Material to process section start
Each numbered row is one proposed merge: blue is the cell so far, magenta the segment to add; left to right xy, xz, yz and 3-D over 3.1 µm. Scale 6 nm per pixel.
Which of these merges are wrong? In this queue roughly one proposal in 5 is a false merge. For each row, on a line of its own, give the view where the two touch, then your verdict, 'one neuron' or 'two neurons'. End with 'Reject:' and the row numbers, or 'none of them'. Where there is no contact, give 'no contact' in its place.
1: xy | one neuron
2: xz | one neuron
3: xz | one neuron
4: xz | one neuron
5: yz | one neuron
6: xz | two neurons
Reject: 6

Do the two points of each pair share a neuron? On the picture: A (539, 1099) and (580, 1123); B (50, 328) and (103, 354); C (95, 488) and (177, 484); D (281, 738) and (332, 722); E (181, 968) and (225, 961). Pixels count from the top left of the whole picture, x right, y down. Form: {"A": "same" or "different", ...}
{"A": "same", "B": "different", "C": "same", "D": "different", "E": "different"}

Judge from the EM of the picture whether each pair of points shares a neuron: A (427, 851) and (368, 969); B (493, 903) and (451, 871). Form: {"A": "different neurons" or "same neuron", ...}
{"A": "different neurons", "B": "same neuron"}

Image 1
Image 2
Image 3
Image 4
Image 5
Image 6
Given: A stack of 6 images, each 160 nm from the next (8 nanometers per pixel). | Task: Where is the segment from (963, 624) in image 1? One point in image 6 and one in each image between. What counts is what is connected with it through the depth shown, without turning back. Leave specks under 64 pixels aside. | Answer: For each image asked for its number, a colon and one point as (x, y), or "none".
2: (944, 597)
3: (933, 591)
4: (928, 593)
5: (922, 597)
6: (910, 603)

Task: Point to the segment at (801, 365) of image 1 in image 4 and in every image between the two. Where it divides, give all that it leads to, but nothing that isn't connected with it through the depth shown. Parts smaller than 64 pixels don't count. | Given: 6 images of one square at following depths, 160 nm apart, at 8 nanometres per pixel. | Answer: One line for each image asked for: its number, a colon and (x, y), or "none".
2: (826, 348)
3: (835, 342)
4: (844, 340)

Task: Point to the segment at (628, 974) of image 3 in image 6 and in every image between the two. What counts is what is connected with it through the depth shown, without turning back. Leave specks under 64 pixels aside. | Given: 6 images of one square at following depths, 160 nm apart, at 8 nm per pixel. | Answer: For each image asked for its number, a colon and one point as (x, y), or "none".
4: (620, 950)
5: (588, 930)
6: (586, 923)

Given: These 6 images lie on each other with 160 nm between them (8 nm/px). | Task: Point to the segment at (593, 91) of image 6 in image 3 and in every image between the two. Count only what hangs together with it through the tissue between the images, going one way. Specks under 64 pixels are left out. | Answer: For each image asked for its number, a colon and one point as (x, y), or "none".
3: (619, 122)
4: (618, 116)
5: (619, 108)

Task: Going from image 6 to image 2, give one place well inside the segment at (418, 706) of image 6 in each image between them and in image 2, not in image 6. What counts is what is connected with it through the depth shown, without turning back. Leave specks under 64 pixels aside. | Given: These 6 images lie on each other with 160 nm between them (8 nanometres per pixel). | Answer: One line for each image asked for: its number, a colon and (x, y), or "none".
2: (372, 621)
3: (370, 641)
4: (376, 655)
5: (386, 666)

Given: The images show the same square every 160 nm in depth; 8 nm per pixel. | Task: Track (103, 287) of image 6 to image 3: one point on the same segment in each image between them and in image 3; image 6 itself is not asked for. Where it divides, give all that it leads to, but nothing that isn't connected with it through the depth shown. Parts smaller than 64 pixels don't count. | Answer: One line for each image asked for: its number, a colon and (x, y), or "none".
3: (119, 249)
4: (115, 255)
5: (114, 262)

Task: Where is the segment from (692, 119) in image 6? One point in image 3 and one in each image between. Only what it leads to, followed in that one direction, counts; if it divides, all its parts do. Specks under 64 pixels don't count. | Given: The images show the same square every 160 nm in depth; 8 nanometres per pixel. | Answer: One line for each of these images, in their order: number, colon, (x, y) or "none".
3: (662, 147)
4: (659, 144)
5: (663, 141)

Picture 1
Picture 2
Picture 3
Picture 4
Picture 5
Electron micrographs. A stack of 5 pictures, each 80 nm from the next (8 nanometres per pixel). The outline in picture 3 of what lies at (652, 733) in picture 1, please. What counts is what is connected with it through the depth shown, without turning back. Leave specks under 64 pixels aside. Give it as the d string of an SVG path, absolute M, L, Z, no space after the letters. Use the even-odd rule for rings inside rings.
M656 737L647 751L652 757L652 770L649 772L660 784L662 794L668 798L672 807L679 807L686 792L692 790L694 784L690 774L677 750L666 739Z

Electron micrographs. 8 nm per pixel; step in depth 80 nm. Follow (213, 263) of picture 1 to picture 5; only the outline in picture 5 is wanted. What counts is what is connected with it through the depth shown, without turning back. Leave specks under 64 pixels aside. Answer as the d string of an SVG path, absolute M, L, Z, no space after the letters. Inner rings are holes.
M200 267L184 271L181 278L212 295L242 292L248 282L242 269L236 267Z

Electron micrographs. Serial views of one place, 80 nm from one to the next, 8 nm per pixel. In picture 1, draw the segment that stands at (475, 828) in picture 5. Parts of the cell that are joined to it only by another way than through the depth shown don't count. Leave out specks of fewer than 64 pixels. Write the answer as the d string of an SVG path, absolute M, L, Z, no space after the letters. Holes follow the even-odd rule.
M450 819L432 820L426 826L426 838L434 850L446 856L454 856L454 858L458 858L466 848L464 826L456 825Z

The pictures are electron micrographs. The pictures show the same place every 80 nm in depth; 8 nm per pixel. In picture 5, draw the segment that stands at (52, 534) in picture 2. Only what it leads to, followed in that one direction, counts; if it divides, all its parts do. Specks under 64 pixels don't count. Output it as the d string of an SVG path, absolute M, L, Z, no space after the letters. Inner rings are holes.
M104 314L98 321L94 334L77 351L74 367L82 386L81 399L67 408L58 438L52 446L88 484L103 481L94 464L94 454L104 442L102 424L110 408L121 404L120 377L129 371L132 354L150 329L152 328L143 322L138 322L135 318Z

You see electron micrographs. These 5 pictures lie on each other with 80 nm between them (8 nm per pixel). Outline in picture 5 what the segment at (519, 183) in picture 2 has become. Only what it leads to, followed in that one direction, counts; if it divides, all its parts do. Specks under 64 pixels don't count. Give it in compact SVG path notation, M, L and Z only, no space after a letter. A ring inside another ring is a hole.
Material to process section end
__Your task__: Print every line you see above, exactly as written.

__Result__:
Each numbered row is one proposed merge: blue is the cell so far, magenta the segment to add; left to right xy, xz, yz and 3-D over 3.1 µm. Scale 6 nm per pixel.
Which of these merges are wrong? In this queue roughly one proposal in 5 is a false merge. For each row, on a line of its own, give the view where the two touch, then your verdict, 'one neuron' or 'two neurons'. End with 'Reject:' and the row numbers, or 'none of them'. Where there is no contact, give 'no contact' in its place.
1: xy | one neuron
2: xz | one neuron
3: xz | one neuron
4: xz | one neuron
5: yz | one neuron
6: xz | two neurons
Reject: 6

Do the two points of each pair share a neuron? On the picture: A (539, 1099) and (580, 1123); B (50, 328) and (103, 354); C (95, 488) and (177, 484); D (281, 738) and (332, 722); E (181, 968) and (225, 961). Pixels count from the top left of the whole picture, x right, y down. Form: {"A": "same" or "different", ...}
{"A": "same", "B": "different", "C": "same", "D": "different", "E": "different"}

Judge from the EM of the picture whether each pair of points shares a neuron: A (427, 851) and (368, 969); B (493, 903) and (451, 871). Form: {"A": "different neurons" or "same neuron", ...}
{"A": "different neurons", "B": "same neuron"}

Image 1
Image 2
Image 3
Image 4
Image 5
Image 6
Given: A stack of 6 images, each 160 nm from the next (8 nanometers per pixel). | Task: Where is the segment from (963, 624) in image 1? One point in image 6 and one in each image between. What counts is what is connected with it through the depth shown, without turning back. Leave specks under 64 pixels aside. | Answer: For each image asked for its number, a colon and one point as (x, y), or "none".
2: (944, 597)
3: (933, 591)
4: (928, 593)
5: (922, 597)
6: (910, 603)

Task: Point to the segment at (801, 365) of image 1 in image 4 and in every image between the two. Where it divides, give all that it leads to, but nothing that isn't connected with it through the depth shown. Parts smaller than 64 pixels don't count. | Given: 6 images of one square at following depths, 160 nm apart, at 8 nanometres per pixel. | Answer: One line for each image asked for: its number, a colon and (x, y), or "none".
2: (826, 348)
3: (835, 342)
4: (844, 340)

Task: Point to the segment at (628, 974) of image 3 in image 6 and in every image between the two. What counts is what is connected with it through the depth shown, without turning back. Leave specks under 64 pixels aside. | Given: 6 images of one square at following depths, 160 nm apart, at 8 nm per pixel. | Answer: For each image asked for its number, a colon and one point as (x, y), or "none".
4: (620, 950)
5: (588, 930)
6: (586, 923)

Given: These 6 images lie on each other with 160 nm between them (8 nm/px). | Task: Point to the segment at (593, 91) of image 6 in image 3 and in every image between the two. Count only what hangs together with it through the tissue between the images, going one way. Specks under 64 pixels are left out. | Answer: For each image asked for its number, a colon and one point as (x, y), or "none".
3: (619, 122)
4: (618, 116)
5: (619, 108)

Task: Going from image 6 to image 2, give one place well inside the segment at (418, 706) of image 6 in each image between them and in image 2, not in image 6. What counts is what is connected with it through the depth shown, without turning back. Leave specks under 64 pixels aside. | Given: These 6 images lie on each other with 160 nm between them (8 nanometres per pixel). | Answer: One line for each image asked for: its number, a colon and (x, y), or "none".
2: (372, 621)
3: (370, 641)
4: (376, 655)
5: (386, 666)

Given: The images show the same square every 160 nm in depth; 8 nm per pixel. | Task: Track (103, 287) of image 6 to image 3: one point on the same segment in each image between them and in image 3; image 6 itself is not asked for. Where it divides, give all that it leads to, but nothing that isn't connected with it through the depth shown. Parts smaller than 64 pixels don't count. | Answer: One line for each image asked for: its number, a colon and (x, y), or "none".
3: (119, 249)
4: (115, 255)
5: (114, 262)

Task: Where is the segment from (692, 119) in image 6? One point in image 3 and one in each image between. Only what it leads to, followed in that one direction, counts; if it divides, all its parts do. Specks under 64 pixels don't count. | Given: The images show the same square every 160 nm in depth; 8 nanometres per pixel. | Answer: One line for each of these images, in their order: number, colon, (x, y) or "none".
3: (662, 147)
4: (659, 144)
5: (663, 141)

Picture 1
Picture 2
Picture 3
Picture 4
Picture 5
Electron micrographs. A stack of 5 pictures, each 80 nm from the next (8 nanometres per pixel). The outline in picture 3 of what lies at (652, 733) in picture 1, please. What counts is what is connected with it through the depth shown, without turning back. Leave specks under 64 pixels aside. Give it as the d string of an SVG path, absolute M, L, Z, no space after the letters. Use the even-odd rule for rings inside rings.
M656 737L647 751L652 757L652 770L649 772L660 784L662 794L668 798L672 807L679 807L686 792L692 790L694 784L690 774L677 750L666 739Z

Electron micrographs. 8 nm per pixel; step in depth 80 nm. Follow (213, 263) of picture 1 to picture 5; only the outline in picture 5 is wanted. What counts is what is connected with it through the depth shown, without turning back. Leave specks under 64 pixels aside. Answer as the d string of an SVG path, absolute M, L, Z, no space after the letters. Inner rings are holes.
M200 267L184 271L181 278L212 295L242 292L248 282L242 269L236 267Z

Electron micrographs. Serial views of one place, 80 nm from one to the next, 8 nm per pixel. In picture 1, draw the segment that stands at (475, 828) in picture 5. Parts of the cell that are joined to it only by another way than through the depth shown don't count. Leave out specks of fewer than 64 pixels. Write the answer as the d string of an SVG path, absolute M, L, Z, no space after the letters. Holes follow the even-odd rule.
M450 819L432 820L426 826L426 838L434 850L446 856L454 856L454 858L458 858L466 848L464 826L456 825Z

The pictures are electron micrographs. The pictures show the same place every 80 nm in depth; 8 nm per pixel. In picture 5, draw the segment that stands at (52, 534) in picture 2. Only what it leads to, followed in that one direction, counts; if it divides, all its parts do. Specks under 64 pixels don't count. Output it as the d string of an SVG path, absolute M, L, Z, no space after the letters. Inner rings are holes.
M104 314L98 321L94 334L77 351L74 367L82 386L81 399L67 408L58 438L52 446L88 484L103 481L94 464L94 454L104 442L102 424L110 408L121 404L120 377L129 371L132 354L150 329L152 328L143 322L138 322L135 318Z

You see electron micrographs. These 5 pictures lie on each other with 80 nm between them (8 nm per pixel). Outline in picture 5 what the segment at (519, 183) in picture 2 has become. Only what it leads to, followed in that one direction, counts; if it divides, all its parts do. Specks under 64 pixels don't count. Give it in compact SVG path notation, M, L and Z only, no space after a letter. A ring inside another ring is a hole.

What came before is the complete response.